Regarding the MonAMI approach, F2 is partially supported by introducing a two-level mapping: services to functions and functions to devices (sensors/actuators) [12]. Having this, the independence between Service Expectation and the Description at the development time (F6) could also be achieved. In the PERSONA and universAAL projects, the F4 and F6 features are partially supported (both projects present the same fulfillment of the features because PERSONA was the input project on which universAAL was heavily based)—the functionalities are implemented though are not usable in a straightforward manner. Developers are unable to specify the semantics declaratively and a significant amount of boiler-plate code still needs to be written manually, which can lead to hard to diagnose run-time errors.

The feature of Dependency Injection is fully supported in almost all analyzed projects. All projects, beside OASIS, are based on the OSGi technology which provides a capability of Declarative Services and, starting from version 4.2 of OSGi specification [28], the Blueprint Container. Both capabilities allow for the realization of the Dependency Injection pattern. In the case of the OASIS project, there are mechanisms that partially support the feature of Dependency Injection. It is realized not by means of injecting dependencies in the business logic, but injecting the services necessary for given application on the basis of ontological description. The whole process is realized in an automated way by an internal component called AMI Framework.

The analysis of the reviewed AAL platforms in the context of features expected by Iterative Development Methodology shows that the support for these features was not extensively provided. Therefore, none of the platforms allows for direct realization of the proposed Methodology. In particular, features related to automatic enrichment (F5) and code generation (F3) specific for the given Semantic Descriptions and Expectations (which significantly simplifies the development process of services semantics) are not supported by the current AAL platforms. Moreover, it is apparent that the separation between semantics and the business logic (F2, F4) is not handled properly in most of the projects where those two elements are tightly coupled with each other. The conclusions resulting from the AAL platforms analysis ensure that the proposed approach for seamless semantic service enrichment is a novel concept. The proposed Methodology aids the development of service semantics to the extent which was not achievable before.

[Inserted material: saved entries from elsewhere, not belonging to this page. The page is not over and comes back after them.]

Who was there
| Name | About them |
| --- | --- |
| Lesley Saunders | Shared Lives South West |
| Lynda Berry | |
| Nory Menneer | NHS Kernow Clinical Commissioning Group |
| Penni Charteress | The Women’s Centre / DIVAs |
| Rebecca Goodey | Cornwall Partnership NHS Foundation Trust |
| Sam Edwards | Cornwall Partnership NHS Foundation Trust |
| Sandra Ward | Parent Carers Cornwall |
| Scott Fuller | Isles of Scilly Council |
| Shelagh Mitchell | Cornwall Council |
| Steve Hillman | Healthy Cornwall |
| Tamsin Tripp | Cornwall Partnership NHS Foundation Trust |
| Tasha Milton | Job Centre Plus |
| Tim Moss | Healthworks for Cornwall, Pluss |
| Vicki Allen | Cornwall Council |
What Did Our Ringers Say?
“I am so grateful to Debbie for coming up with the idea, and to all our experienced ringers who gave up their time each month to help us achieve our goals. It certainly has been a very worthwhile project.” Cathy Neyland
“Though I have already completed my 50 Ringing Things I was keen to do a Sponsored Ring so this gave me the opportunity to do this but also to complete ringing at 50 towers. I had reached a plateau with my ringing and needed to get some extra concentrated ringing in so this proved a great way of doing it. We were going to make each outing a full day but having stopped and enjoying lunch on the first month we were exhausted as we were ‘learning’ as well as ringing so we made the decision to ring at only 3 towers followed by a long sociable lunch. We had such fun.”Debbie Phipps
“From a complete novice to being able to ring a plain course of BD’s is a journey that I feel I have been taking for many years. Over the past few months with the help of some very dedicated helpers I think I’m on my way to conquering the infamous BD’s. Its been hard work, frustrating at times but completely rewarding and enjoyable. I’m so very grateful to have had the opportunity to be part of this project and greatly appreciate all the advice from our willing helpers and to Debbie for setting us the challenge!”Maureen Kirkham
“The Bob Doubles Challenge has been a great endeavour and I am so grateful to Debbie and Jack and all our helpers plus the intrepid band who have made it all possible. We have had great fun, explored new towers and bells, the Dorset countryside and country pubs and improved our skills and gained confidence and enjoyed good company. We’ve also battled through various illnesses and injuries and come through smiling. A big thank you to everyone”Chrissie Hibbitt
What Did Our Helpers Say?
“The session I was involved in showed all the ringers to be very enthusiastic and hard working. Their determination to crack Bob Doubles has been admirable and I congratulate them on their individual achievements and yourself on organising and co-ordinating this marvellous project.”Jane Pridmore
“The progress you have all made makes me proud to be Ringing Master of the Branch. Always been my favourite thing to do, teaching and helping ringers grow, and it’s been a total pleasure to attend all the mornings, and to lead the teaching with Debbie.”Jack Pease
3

The applicability of the proposed Methodology has been verified using a fully featured implementation—the Annotation-based Semantic Enrichment (AAPI)—an extension of the universAAL platform Semantic Framework. Evaluation performed using a sample scenario related to accessibility support shows that the development of semantics becomes simpler and less error-prone compared to existing tools. Additional good feedback from the universAAL community strengthens these evaluation results. Taking all of the above into consideration, it can be said that the proposed Methodology and AAPI directly enhance the potential of the universAAL platform and increase its chances for gaining broad acceptance on the AAL market.

Although the presented Methodology was implemented for universAAL, this is just one of its possible realizations. The Methodology is founded on abstract semantic aspects, common to many different AAL platforms. Thus, it can conceivably be reimplemented for other AAL platforms.

Current work on the Methodology and AAPI focuses on service interactions. In the context of future work, the authors would like to extend proposed solutions with asynchronous event-oriented interactions and with interactions focusing strictly on the user interface layer. Especially the latter improvement would allow for addressing recent challenges of universal access [20] and therefore increasing the extent to which the solutions proposed support the developer in the implementation and maintenance of truly accessible applications.